Mr Blackmore started smoking in 1950, when aged 14. He smoked around 20 cigarettes a day, until approximately 2005.

Mr Blackmore developed lung cancer which became symptomatic in 2009 and he died on 28 October 2010, aged 74 years, of adenocarcinoma of the lungs with metastes. Mineral fibre analysis of the lungs post mortem indicated a quantity of total retained asbestos fibre count above the level at which the risk of contracting lung cancer doubles.

Claims in negligence and for breach of statutory duty were brought by his estate against the Department for Communities and Local Government, whose predecessors were responsible for Mr Blackmore’s employment.
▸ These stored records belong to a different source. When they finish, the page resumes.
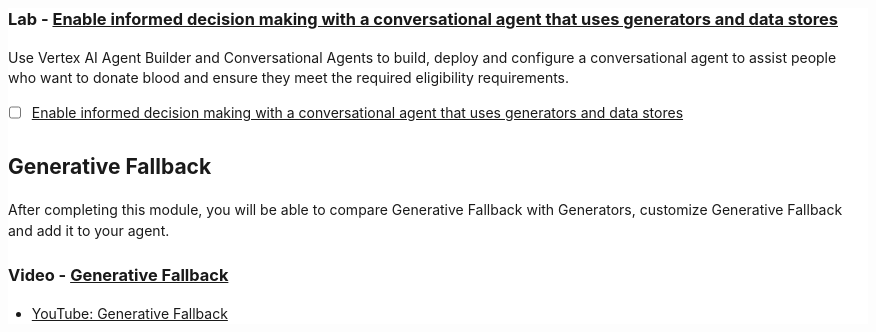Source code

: ### Lab - [Enable informed decision making with a conversational agent that uses generators and data stores](https://www.cloudskillsboost.google/course_templates/1104/labs/491506)

Use Vertex AI Agent Builder and Conversational Agents to build, deploy and configure a conversational agent to assist people who want to donate blood and ensure they meet the required eligibility requirements.

- [ ] [Enable informed decision making with a conversational agent that uses generators and data stores](../labs/Enable-informed-decision-making-with-a-conversational-agent-that-uses-generators-and-data-stores.md)

## Generative Fallback

After completing this module, you will be able to compare Generative Fallback with Generators, customize Generative Fallback and add it to your agent.

### Video - [Generative Fallback](https://www.cloudskillsboost.google/course_templates/1104/video/491507)

- [YouTube: Generative Fallback](https://www.youtube.com/watch?v=nUO8EPN02gE)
The appeal concerned the level of contributory negligence on the part of the deceased and the reduction in damages which followed.

The decision

In his judgment Lord Justice Lloyd Jones stated at paragraph 35:

“There is therefore, to my mind, no inconsistency between liability under the Fairchild principle, which is limited to the contribution made by the tortfeasor to the increase in risk of contracting the disease and where contributory negligence does not arise, and liability under the doubling the risk principle, where the tortfeasor has made a material contribution to the damage and is liable for the full extent of the loss subject to contributory negligence. I can, therefore, see no good reason, when determining responsibility under section 1 of the 1945 Act in cases such as the present, to limit consideration to matters of causation or to deny any role to blameworthiness.”


“In these circumstances it is not necessary to consider whether Fairchild has any application in circumstances such as those of the present case where the contributory causes represent different agencies.

For these reasons, I consider that the judge was correct to reject the submission on behalf of the appellant that apportionment on grounds of contributory negligence should be in the proportions by which exposure to asbestos and smoking increased the risk of contracting lung cancer.

The correct approach to the assessment of contributory negligence was, to my mind, helpfully summarised by Stanley Burnton J., as he then was, in Badger v Ministry of Defence…”

His analysis was set out at paragraph 39:

“In carrying out the apportionment exercise under section 1 of the 1945 Act the judge in the present case gave what I consider to be appropriate weight to all of the competing considerations and underlying policies. Had his approach been limited to an assessment of relative contributions to causation, it would necessarily have failed to differentiate between the blameworthiness of the employer in exposing employees to asbestos and that of the employee in smoking. I agree with the judge that such an approach would have been wrong in principle. There is a particular policy underlying Parliament’s strict prohibition of the exposure of workers to asbestos and other harmful substances which needs to be reflected in the apportionment of responsibility. Here the judge was right to give very considerable weight to the blameworthiness of the employer in exposing its employee to asbestos in breach of a strict statutory duty in circumstances where the dangers of asbestos to health were well known. By comparison, a lesser degree of blame attaches to the conduct of Mr Blackmore in continuing to smoke after the dangers of smoking to health became known. Moreover, as the judge concluded, it was necessary to take account of the earlier period of innocent smoking and the medical uncertainty attaching to the impact and synergistic effect of that earlier period of innocent smoking. In all the circumstances, I consider that the judge’s apportionment of contributory negligence at 30% was well within the range of options open to him.”

What this means for you

This is likely to become a foundation on which proper assessments of contributory negligence can be carried out. There is no set formulae for the assessment of contributory negligence for smoking in lung cancer cases. However in a case where the claimant did not know the risk of smoking for much of his life, his contributory negligence was found to be as high as 30% on the basis that there was likely to be at least a doubling of the risk of lung cancer from smoking. With this in mind it is likely the future findings of contributory negligence for smoking will be made more readily.